The stories of relatively small-bore grifting that surrounds the current administration and its coronavirus response—the investor who ripped off “not for medical use” labels from inadequate masks, the standard self-dealing—feel all too representative of the Trump era. It feels inevitable that having Trump, who is so rich and so famous because of his unpunished grifting, in the Oval Office would inspire hundreds of lesser crooks to imitate him, knowing that a country that allows such an obvious fraud to become president would probably let them get away with the same crimes. But there are daily, ongoing grifts that pre-date Trump’s election, perpetrated by major American institutions. Of these, there is no deadlier scam than the American health care system. Drug companies will soak patients for the crime of wanting to stay alive. Hospitals will charge completely made-up prices for coronavirus tests and treatment. Insurance companies will find ways not to cover treatment. All the while, people will continue to avoid care because they know the ruin that faces them if they seek it. If the pandemic doesn’t shake us out of this madness, maybe nothing will.
 
The haircut/re-opening "protests" were heavily astroturfed, for what it's worth.

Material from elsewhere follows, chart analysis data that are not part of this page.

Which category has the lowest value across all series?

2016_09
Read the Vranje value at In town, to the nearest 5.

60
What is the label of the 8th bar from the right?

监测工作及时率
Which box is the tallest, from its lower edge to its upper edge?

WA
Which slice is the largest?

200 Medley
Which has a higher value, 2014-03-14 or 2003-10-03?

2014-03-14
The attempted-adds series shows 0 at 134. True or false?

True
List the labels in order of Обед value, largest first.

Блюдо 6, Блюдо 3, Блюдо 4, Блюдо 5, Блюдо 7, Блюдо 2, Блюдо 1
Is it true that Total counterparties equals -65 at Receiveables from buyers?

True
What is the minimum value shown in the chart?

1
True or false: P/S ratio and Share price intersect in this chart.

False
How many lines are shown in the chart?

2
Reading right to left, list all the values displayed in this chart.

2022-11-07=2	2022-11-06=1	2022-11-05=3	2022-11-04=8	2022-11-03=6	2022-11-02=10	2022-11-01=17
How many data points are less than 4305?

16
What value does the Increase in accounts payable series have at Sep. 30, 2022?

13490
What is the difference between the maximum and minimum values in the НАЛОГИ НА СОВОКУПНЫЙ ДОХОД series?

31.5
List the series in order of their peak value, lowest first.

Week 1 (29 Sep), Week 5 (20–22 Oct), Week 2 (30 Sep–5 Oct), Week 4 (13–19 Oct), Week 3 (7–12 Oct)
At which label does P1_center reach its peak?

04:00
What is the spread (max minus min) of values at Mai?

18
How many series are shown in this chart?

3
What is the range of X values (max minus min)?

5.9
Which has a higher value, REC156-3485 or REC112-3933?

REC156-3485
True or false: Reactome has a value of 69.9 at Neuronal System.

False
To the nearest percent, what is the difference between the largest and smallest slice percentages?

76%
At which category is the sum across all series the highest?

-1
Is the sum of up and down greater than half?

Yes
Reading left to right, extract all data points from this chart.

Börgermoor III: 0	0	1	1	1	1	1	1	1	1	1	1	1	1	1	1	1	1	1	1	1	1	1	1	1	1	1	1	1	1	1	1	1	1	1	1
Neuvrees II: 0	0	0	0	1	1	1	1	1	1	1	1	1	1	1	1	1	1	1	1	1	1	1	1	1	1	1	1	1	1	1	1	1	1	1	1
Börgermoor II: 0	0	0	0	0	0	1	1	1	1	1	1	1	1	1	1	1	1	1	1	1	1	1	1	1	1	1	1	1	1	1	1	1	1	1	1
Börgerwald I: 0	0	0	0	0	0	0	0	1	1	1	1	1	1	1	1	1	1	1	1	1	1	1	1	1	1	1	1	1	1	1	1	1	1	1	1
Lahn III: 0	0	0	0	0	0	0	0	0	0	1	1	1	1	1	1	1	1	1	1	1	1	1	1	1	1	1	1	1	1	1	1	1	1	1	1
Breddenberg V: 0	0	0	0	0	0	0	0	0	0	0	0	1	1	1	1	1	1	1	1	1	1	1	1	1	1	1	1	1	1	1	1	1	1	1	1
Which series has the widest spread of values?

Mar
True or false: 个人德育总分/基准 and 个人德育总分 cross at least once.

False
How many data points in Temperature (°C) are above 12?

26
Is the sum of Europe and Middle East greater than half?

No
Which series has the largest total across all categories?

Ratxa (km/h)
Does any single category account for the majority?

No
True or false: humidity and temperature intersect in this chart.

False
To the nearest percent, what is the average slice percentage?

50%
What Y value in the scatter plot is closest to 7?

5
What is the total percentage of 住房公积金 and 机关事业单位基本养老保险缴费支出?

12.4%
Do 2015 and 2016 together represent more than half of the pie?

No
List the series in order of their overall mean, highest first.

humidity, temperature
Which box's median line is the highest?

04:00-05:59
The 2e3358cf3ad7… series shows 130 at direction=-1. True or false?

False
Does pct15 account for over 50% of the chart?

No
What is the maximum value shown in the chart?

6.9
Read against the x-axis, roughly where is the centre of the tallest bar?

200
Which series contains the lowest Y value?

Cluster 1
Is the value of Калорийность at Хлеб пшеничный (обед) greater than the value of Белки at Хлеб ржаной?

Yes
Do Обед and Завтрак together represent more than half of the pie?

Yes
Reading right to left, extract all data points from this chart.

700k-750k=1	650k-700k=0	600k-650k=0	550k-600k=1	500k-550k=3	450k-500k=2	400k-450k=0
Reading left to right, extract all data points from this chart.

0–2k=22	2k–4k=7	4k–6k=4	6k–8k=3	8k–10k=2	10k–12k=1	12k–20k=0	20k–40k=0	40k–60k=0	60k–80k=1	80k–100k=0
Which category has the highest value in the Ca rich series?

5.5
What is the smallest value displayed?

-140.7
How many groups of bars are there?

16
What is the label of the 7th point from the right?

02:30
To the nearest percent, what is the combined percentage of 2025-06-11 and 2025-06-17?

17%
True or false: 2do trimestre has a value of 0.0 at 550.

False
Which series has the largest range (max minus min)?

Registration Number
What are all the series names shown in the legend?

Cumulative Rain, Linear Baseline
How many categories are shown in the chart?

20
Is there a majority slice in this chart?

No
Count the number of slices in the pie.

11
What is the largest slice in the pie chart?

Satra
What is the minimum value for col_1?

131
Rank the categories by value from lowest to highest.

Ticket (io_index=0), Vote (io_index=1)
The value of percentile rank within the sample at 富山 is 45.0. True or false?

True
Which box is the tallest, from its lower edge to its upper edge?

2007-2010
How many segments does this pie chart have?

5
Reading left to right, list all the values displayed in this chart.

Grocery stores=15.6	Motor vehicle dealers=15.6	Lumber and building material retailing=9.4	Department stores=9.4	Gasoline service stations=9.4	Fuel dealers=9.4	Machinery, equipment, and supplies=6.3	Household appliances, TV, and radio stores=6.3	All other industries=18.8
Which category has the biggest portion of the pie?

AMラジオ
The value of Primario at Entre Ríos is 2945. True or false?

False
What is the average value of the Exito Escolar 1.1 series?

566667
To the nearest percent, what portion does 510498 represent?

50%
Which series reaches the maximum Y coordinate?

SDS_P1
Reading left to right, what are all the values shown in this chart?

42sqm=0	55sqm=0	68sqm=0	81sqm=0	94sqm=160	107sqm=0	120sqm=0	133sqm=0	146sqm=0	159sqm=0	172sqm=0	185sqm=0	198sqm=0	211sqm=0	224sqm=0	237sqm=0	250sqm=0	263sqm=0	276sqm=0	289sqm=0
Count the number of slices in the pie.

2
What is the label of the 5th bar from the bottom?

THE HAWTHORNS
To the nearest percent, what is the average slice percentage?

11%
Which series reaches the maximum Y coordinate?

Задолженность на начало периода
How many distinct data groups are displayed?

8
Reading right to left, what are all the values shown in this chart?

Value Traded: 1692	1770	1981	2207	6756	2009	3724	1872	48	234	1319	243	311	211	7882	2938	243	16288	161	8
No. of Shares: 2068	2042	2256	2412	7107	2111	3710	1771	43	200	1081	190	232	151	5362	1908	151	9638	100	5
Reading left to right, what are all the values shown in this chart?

I said that here the minute they started and was basically yelled at for not comprehending their economic anxiety.
 
I said that here the minute they started and was basically yelled at for not comprehending their economic anxiety.
Yeah. But your overall point is well taken; there are people in America who were going to find a way to be pissed off and non-compliant with this no matter what.
 
In positive news for a moment...

https://www.yahoo.com/huffpost/kentucky-democrats-flip-state-senate-suburbs-180927182.html

Democrats won a special election to fill a vacant Kentucky state Senate seat this week, flipping a district Republicans held for decades and signaling that the suburban shift that helped create a blue wave in 2018’s midterm elections may continue in 2020.

Dr. Karen Berg defeated Republican candidate Bill Ferko by 14 points to win the race to replace longtime GOP state Sen. Ernie Harris, who retired in April after holding the seat in suburban Louisville for 25 years. Berg narrowly lost to Harris in the 2018 general election, but will now hold the seat until that term expires in 2022. The win marked the first time Kentucky Democrats have flipped a state Senate seat since 2010.

Berg’s victory, which was announced Tuesday after officials finished counting absentee ballots in the June 23 election, will barely dent Republicans’ grip on the Kentucky state Senate, where the GOP still holds a supermajority. But it is the latest sign of trouble for the GOP in the suburbs of Kentucky’s largest city and may foreshadow further problems for the party in November as its suburban base continues to erode under President Donald Trump.